* _EXERCISE_: With the pictures removed, write out the data below exactly.

* _DATASET EXCERPT_:
□ □ □ □ □ □ □
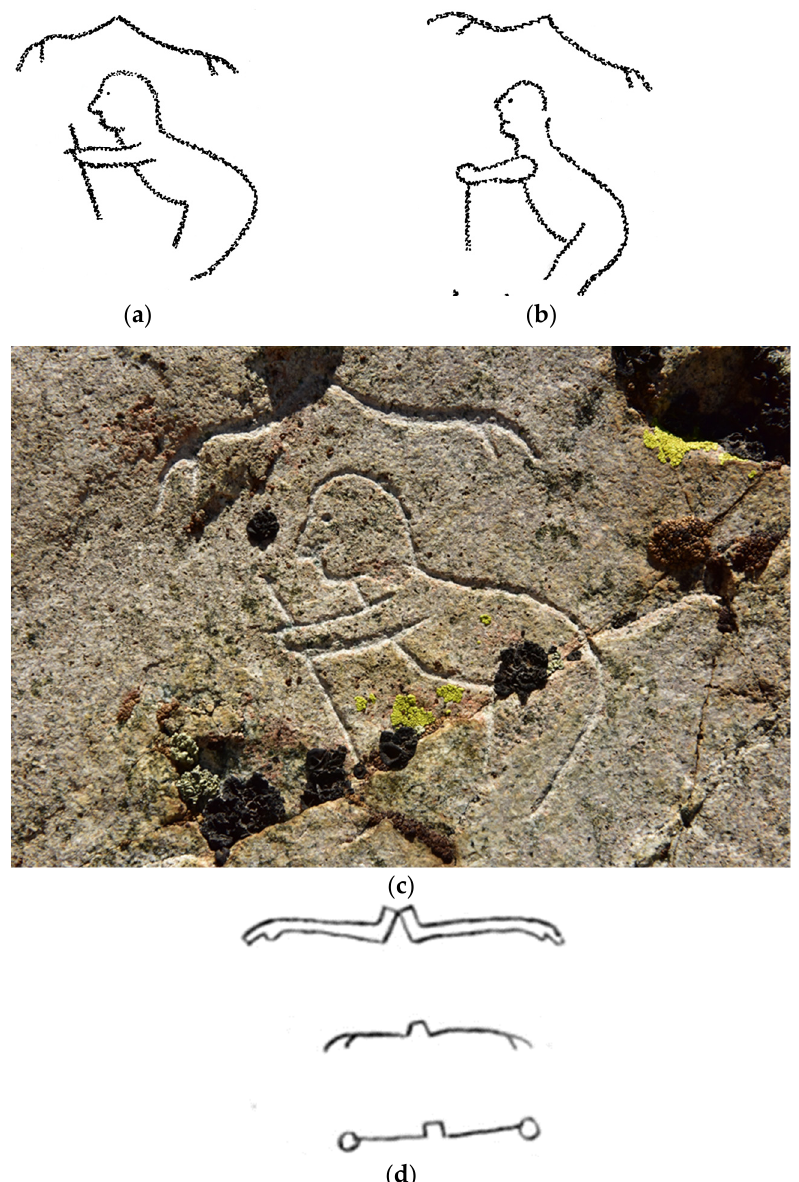
Figure 26. ( a ) “Not old man” (e.g., young man). Western Message Petroglyph (Virginia City, NV). ( b ) “Not old man” (e.g., young man). Western Message Petroglyph (Tonopah, NV). ( c ) Detail.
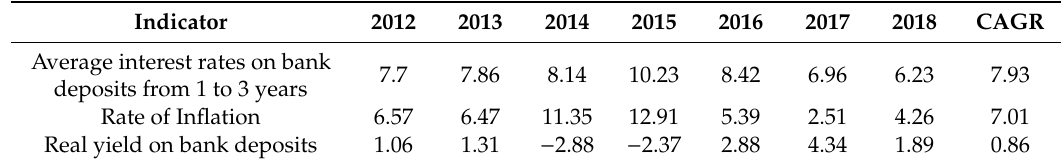
Table 4. Interest Rates on Bank Deposits of Individuals and the Inflation Rate in Russia, % per year.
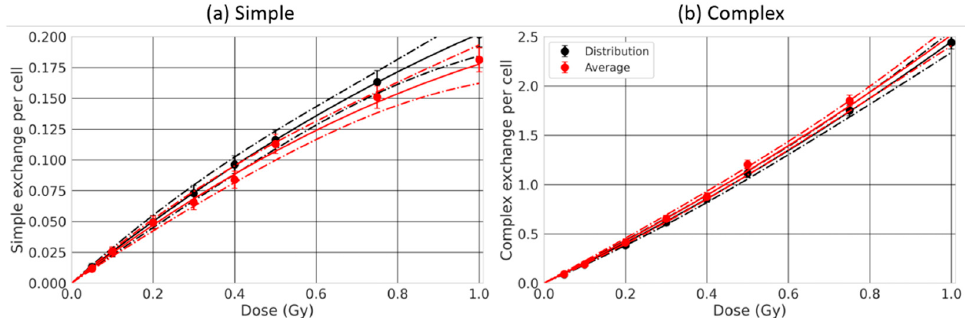
Figure 10. Simple ( a ) and complex ( b ) exchange dose-responses for a simulated irradiation by 170 MeV/n Si ion beam, considering a distribution of lymphocyte radii (black) or an average lymphocyte radius (red). The datapoints are results obtained by RITCARD, the solid line represents the best linear quadratic fit of the dose-response, and the dashed lines represent the 95% confidence interval.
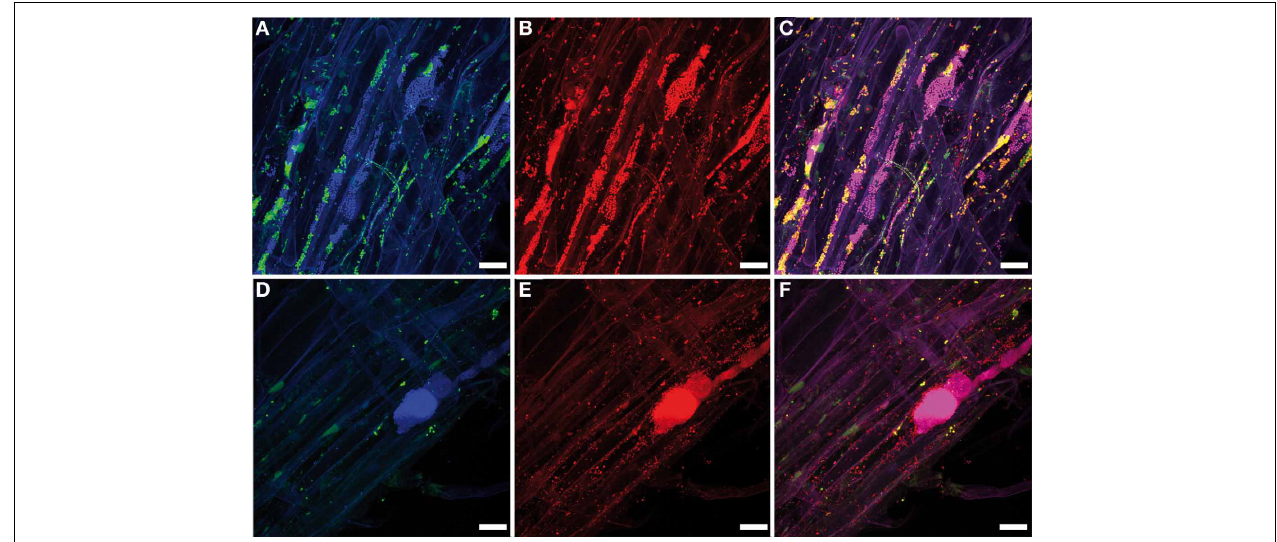
FIGURE 3 | Microbial interactions in the rhizosphere. Maximum projections of a confocal stack showing the colonization pattern of salad root ( Lactuca sativa ) by the native bacterial community stained by FISH. (A,D) Gammaproteobacterial and betaproteobacterial cells (green and blue, respectively) stained with the FISH probes Gam42a (Cy5-labeled) and Bet42a (ATTO488-labeled), respectively. (B,E) All bacterial cells (red) stained with the FISH probe EUB338-MIX (Cy3-labeled). (C,F) Overlap of images (A,B,D,E) , respectively; yellow, Gammaproteobacteria; pink, Betaproteobacteria; red: other bacteria. Different taxa do not share the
□ □ □ □ □ □ □
* _RESULT OF THIS EXERCISE_:
Figure 26. ( a ) “Not old man” (e.g., young man). Western Message Petroglyph (Virginia City, NV). ( b ) “Not old man” (e.g., young man). Western Message Petroglyph (Tonopah, NV). ( c ) Detail.
Table 4. Interest Rates on Bank Deposits of Individuals and the Inflation Rate in Russia, % per year.
Figure 10. Simple ( a ) and complex ( b ) exchange dose-responses for a simulated irradiation by 170 MeV/n Si ion beam, considering a distribution of lymphocyte radii (black) or an average lymphocyte radius (red). The datapoints are results obtained by RITCARD, the solid line represents the best linear quadratic fit of the dose-response, and the dashed lines represent the 95% confidence interval.
FIGURE 3 | Microbial interactions in the rhizosphere. Maximum projections of a confocal stack showing the colonization pattern of salad root ( Lactuca sativa ) by the native bacterial community stained by FISH. (A,D) Gammaproteobacterial and betaproteobacterial cells (green and blue, respectively) stained with the FISH probes Gam42a (Cy5-labeled) and Bet42a (ATTO488-labeled), respectively. (B,E) All bacterial cells (red) stained with the FISH probe EUB338-MIX (Cy3-labeled). (C,F) Overlap of images (A,B,D,E) , respectively; yellow, Gammaproteobacteria; pink, Betaproteobacteria; red: other bacteria. Different taxa do not share the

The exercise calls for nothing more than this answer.